-------- RECORDS SUPPLIED
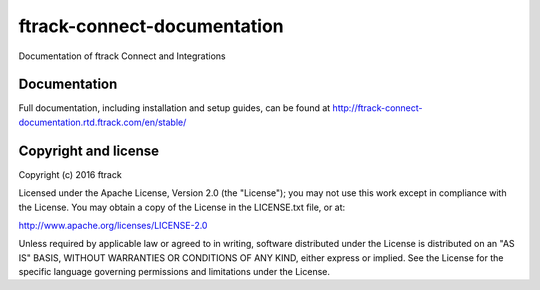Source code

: ###############################
ftrack-connect-documentation
###############################

Documentation of ftrack Connect and Integrations

*************
Documentation
*************

Full documentation, including installation and setup guides, can be found at
http://ftrack-connect-documentation.rtd.ftrack.com/en/stable/

*********************
Copyright and license
*********************

Copyright (c) 2016 ftrack

Licensed under the Apache License, Version 2.0 (the "License"); you may not use
this work except in compliance with the License. You may obtain a copy of the
License in the LICENSE.txt file, or at:

http://www.apache.org/licenses/LICENSE-2.0

Unless required by applicable law or agreed to in writing, software distributed
under the License is distributed on an "AS IS" BASIS, WITHOUT WARRANTIES OR
CONDITIONS OF ANY KIND, either express or implied. See the License for the
specific language governing permissions and limitations under the License.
----------------
For every line of the material that holds the word "ftrack", make a copy.

» **SOLUTION TO THE EXERCISE**
ftrack-connect-documentation
Documentation of ftrack Connect and Integrations
http://ftrack-connect-documentation.rtd.ftrack.com/en/stable/
Copyright (c) 2016 ftrack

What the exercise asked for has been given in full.